#### What this task involves
Pick out and copy every line below that has the word "comes".

Dataset excerpts:
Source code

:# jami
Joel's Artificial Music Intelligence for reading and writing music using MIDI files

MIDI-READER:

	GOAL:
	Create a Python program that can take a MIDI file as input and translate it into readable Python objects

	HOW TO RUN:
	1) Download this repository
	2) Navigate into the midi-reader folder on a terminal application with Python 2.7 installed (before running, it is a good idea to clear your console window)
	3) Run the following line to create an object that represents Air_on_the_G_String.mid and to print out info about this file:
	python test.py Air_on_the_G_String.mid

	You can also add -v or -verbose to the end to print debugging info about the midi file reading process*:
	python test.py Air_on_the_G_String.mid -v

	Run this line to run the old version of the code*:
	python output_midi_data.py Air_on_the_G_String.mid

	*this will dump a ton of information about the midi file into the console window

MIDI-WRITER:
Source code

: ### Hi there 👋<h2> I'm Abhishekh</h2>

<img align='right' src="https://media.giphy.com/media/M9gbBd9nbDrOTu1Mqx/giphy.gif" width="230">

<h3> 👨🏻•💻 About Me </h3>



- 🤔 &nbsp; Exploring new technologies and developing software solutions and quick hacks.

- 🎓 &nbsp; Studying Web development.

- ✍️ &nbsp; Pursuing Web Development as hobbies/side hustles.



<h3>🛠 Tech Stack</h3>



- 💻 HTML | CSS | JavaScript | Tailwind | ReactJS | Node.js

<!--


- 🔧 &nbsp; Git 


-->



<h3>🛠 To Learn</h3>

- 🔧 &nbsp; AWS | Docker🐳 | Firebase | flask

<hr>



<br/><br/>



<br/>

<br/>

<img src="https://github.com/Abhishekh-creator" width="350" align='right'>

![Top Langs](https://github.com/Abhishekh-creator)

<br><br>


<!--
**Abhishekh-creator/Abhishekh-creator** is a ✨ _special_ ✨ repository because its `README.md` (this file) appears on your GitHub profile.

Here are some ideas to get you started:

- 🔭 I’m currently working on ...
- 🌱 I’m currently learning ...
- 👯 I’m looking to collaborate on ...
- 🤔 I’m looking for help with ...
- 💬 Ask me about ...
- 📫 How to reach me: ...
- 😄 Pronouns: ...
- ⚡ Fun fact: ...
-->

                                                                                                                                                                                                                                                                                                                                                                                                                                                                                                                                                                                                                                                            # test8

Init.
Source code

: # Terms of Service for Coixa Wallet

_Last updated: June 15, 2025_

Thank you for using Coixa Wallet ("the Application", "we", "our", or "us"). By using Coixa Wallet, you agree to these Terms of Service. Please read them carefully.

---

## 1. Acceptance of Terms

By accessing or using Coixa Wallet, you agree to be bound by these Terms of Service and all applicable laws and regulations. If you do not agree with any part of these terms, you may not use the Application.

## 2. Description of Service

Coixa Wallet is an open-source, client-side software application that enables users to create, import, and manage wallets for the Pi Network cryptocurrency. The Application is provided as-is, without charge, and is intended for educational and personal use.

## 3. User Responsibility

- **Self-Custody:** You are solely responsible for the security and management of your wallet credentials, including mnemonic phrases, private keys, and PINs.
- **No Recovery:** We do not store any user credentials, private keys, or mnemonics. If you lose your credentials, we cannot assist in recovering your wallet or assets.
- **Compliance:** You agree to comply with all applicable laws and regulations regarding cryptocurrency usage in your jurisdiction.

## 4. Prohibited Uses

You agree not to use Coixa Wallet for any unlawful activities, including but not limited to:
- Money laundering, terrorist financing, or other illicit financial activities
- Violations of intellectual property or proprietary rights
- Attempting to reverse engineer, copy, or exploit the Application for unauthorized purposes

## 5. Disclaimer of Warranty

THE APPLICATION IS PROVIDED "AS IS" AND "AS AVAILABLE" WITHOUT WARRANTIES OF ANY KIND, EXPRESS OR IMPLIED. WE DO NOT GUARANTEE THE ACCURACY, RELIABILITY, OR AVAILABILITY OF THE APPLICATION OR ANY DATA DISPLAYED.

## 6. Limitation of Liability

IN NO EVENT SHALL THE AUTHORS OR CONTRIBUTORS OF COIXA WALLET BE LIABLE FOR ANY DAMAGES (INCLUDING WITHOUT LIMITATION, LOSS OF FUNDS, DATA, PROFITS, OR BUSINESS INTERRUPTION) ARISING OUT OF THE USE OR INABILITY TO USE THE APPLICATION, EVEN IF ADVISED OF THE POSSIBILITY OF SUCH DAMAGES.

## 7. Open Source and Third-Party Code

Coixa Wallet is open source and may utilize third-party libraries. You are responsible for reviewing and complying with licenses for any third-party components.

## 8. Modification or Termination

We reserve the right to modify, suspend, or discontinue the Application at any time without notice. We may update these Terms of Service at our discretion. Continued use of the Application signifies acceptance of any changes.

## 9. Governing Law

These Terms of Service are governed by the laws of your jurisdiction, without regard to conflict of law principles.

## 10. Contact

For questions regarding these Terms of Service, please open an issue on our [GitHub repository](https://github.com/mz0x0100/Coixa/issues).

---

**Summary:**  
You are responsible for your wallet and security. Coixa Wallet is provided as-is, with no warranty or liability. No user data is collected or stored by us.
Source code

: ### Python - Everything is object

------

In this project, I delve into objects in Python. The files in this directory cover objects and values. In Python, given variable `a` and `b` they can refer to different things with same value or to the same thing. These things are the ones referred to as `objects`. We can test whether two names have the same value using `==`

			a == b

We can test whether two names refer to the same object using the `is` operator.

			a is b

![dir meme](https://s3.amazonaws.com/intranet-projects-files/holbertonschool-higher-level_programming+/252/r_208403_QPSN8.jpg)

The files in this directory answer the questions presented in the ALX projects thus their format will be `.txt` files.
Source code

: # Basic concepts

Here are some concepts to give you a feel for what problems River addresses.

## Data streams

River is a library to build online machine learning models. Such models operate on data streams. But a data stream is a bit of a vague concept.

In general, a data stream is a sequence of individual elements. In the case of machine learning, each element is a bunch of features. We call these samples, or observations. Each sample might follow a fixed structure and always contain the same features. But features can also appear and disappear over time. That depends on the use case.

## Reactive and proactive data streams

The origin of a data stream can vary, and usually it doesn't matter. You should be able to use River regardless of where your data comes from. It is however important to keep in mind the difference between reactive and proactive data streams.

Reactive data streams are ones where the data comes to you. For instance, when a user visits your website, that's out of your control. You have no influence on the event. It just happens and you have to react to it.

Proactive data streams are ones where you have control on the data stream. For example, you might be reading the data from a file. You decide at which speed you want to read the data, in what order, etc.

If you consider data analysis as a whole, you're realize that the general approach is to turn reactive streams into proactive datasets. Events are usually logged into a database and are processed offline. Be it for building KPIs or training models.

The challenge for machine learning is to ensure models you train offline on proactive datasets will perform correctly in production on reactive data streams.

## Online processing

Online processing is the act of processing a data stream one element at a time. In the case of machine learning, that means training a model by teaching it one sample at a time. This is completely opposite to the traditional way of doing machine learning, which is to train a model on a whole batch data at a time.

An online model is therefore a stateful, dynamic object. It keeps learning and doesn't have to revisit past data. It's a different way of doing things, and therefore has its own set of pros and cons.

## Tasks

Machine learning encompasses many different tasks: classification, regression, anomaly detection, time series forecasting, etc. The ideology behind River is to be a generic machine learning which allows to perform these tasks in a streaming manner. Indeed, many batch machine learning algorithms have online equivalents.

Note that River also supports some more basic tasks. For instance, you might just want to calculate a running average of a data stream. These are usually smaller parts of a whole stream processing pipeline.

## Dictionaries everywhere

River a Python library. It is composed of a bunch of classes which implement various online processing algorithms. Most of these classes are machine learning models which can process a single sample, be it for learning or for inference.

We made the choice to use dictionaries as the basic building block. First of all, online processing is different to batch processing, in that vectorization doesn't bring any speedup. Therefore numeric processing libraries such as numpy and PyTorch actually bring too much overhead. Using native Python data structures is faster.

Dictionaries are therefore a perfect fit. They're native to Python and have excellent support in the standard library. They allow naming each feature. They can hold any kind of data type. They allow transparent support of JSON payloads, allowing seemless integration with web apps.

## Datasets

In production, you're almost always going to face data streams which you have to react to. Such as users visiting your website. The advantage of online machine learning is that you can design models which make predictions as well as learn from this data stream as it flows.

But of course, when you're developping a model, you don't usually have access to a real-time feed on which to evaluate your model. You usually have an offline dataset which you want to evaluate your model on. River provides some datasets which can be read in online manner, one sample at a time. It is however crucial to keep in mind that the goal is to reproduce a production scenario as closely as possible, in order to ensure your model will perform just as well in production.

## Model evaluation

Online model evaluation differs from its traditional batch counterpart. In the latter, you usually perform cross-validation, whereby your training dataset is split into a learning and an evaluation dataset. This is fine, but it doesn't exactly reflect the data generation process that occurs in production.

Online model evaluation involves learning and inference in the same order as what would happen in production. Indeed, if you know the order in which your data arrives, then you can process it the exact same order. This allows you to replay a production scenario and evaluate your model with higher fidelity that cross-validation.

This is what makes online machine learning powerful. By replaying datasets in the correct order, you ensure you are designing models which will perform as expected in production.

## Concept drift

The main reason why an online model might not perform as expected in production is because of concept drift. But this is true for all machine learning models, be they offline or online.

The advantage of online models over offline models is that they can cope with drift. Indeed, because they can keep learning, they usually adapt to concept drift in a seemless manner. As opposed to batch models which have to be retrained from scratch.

#### Worked solution
The origin of a data stream can vary, and usually it doesn't matter. You should be able to use River regardless of where your data comes from. It is however important to keep in mind the difference between reactive and proactive data streams.
Reactive data streams are ones where the data comes to you. For instance, when a user visits your website, that's out of your control. You have no influence on the event. It just happens and you have to react to it.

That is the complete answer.